Güya ben kendimi belli bir noktaya konsantre  edip bitirecektim yarım kalmış bir işi. Aklım tamamen dağıldı, koptu hayat bağlanmaya çalıştığım yerden yeniden.
İşe kendimden başlayıp, kafamı gömdükleri yerden çıkarma çabamla, kıyısından köşesinden kendime kararlı yol çizebilmek adına güç topluyorum kitaplardan, yaşanmışlıklardan. Duygusal ağırlıklı kitapların arasına, öğretici, aydınlatıcı seçimler yaparak, kendimi bilgilendirmeye çalışa durayım, tamda bu esnada dalıp gitti gözlerim, kulağıma nokta atışı yapan tınılara.
Yaşama tutunmanın bir başka yolu bende, insani duyguların ağırlığınca baki. Hadi bakalım ben ne katabilirim ne yapılabilir üzerinde, geç kalınmışlığın öğretilerini araya durayım, kayıyor elimden kitap.
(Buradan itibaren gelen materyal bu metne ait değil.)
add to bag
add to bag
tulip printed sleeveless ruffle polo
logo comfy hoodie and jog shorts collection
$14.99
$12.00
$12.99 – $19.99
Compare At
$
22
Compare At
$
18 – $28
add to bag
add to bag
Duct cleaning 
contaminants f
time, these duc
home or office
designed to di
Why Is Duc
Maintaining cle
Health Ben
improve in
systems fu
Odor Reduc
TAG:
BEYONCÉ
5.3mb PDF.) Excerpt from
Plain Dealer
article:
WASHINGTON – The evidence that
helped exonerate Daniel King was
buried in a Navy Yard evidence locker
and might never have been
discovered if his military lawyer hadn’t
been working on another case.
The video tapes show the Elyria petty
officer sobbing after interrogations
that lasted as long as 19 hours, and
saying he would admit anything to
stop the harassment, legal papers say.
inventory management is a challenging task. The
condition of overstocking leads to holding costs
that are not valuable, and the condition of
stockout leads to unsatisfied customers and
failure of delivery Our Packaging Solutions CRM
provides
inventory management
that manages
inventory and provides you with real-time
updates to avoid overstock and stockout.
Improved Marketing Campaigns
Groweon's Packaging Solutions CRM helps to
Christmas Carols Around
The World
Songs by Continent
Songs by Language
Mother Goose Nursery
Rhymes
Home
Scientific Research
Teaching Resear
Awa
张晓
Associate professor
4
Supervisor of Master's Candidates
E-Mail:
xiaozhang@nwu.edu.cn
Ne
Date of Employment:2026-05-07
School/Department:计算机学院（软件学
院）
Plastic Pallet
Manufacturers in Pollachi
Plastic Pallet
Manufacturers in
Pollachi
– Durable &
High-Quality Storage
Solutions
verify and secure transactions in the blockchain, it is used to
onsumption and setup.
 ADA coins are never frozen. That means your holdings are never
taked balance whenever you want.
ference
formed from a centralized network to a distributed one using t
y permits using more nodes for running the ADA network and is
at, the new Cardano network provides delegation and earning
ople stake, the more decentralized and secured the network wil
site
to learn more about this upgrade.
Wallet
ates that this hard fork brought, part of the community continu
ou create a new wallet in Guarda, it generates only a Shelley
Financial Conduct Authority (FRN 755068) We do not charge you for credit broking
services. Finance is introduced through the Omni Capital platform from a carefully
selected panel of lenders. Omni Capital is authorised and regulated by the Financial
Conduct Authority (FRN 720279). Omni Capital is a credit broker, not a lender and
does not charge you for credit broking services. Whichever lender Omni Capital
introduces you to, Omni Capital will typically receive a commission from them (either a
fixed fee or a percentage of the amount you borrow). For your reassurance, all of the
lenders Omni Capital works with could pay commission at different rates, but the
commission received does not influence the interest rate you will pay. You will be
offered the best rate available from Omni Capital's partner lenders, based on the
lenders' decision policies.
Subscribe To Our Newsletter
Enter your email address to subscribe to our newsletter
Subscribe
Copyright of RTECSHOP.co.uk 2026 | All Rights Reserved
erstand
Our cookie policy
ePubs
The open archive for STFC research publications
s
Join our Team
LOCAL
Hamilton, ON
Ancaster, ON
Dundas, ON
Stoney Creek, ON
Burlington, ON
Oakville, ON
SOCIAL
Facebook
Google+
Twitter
Musa Eroğlu “seher vakti çaldım yârin kapısını” diyor. Pür dikkat kesiliyorum, zira yıllar öncesinden tanıdık, aileden bir türkü. İşini en iyi yapanların içinize işleyen, ruhunuzu bölük pörçük eden gerçekliğinde, sular seller boşalıyor gözlerimden, babam düşüyor kirpiklerimden. Ne çok severdi bu türküyü diyorum, kardeşime Seher ismini koyacak kadar…. Karmakarışık bir beyin savaşından yine duygularıma yenilmiş olarak çıkıyorum, yine kaybediyorum. Bırakıyorum kitapları okumayı, kendi alfabemle kendimi okutuyor zaman. İflah olmayan bir sevgisizliğin acısıyla ortada kaldığımı fark ediyorum yeniden ve kim bilir kaçıncı defa. Direnişim direnemeyen tarafıma yeniliyor ve ben bir kez daha başımı kuma gömüyorum.